By Alicia Geigel
For those who are thinking about grad school, there are many things to consider and prepare for, one of them being some kind of grad school test, such as the GRE, GMAT, or LSAT.
The GRE (Graduate Record Exam) is the most commonly required admission test for grad school and is a way to test your understanding of specific areas of study like critical thinking, analytical writing, verbal reasoning, and quantitative reasoning skills.
The GMAT (Graduate Management Admission Test) is necessary if you are looking into business school. The test is the standard for admission into graduate business school and is divided into four different sections: quantitative, integrated reasoning, verbal, and analytical writing assessment. Like the GRE, it is important to give yourself plenty of time to study prior to taking the exam. But if you don’t get the score you wanted, you can retake the GMAT (and most people do).

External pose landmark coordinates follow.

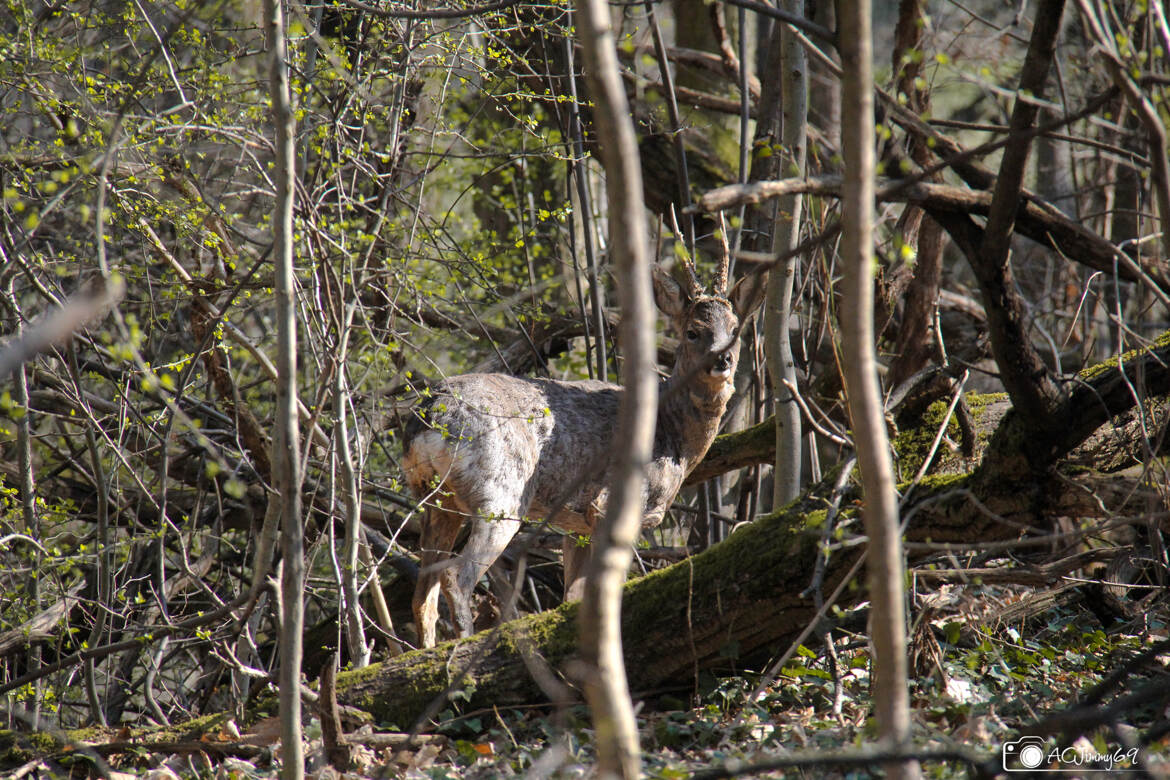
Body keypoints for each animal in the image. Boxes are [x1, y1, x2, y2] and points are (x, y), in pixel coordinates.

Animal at [404, 256, 767, 645]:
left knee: (423, 595)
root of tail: (431, 414)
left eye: (735, 328)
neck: (674, 435)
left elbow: (572, 597)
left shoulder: (575, 524)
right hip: (500, 494)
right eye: (693, 331)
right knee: (457, 578)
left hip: (437, 502)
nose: (723, 360)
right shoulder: (609, 505)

The LSAT (Law School Admission Test) is designed to test students’ reasoning skills and is categorized into the following sections: reading comprehension, analytical reasoning, two logical reasoning sections, an unscored (experimental) section, and an unscored writing section. Given the fact that the LSAT is such a lengthy and challenging test, it is in your best interest to study long before you take the test, especially as retakes are typically discouraged.
Test Taking Tips:
- Find your baseline: Just like it sounds, your baseline is considered to be the score you would receive on your desired test if you took it right at this moment. After establishing your baseline, you can figure out the areas you could perform well in and the ones you could show weakness in, and most importantly, how much time you need to bring up your score in those areas.
- Gauge Your Learning Styles: Do you learn in small bursts with a short amount of time between each period of rest or do you need to warm up for a while before diving into the heavy part of studying? Determining what works for you will help the process of studying and learning go a lot easier for you!
- Make Daily Goals: For example, you could dedicate your Tuesdays to focusing on statistics and Wednesdays to studying vocabulary. This will help to break up what you’re studying and build your skills piece by piece!
- Avoid the Subjects You’re Good At: While it is never a bad thing to strengthen skills you already have in an area, it’s more important to practice subjects you are not good at. After all, it’s in your best interest to work on the subjects that really give you trouble so you can improve!
Having the knowledge of what you need to do beforehand, using the proper resources to help you study, and following test-taking tips that cater to you and your learning style are all ways to guarantee your success when it comes time to take the test. Good luck!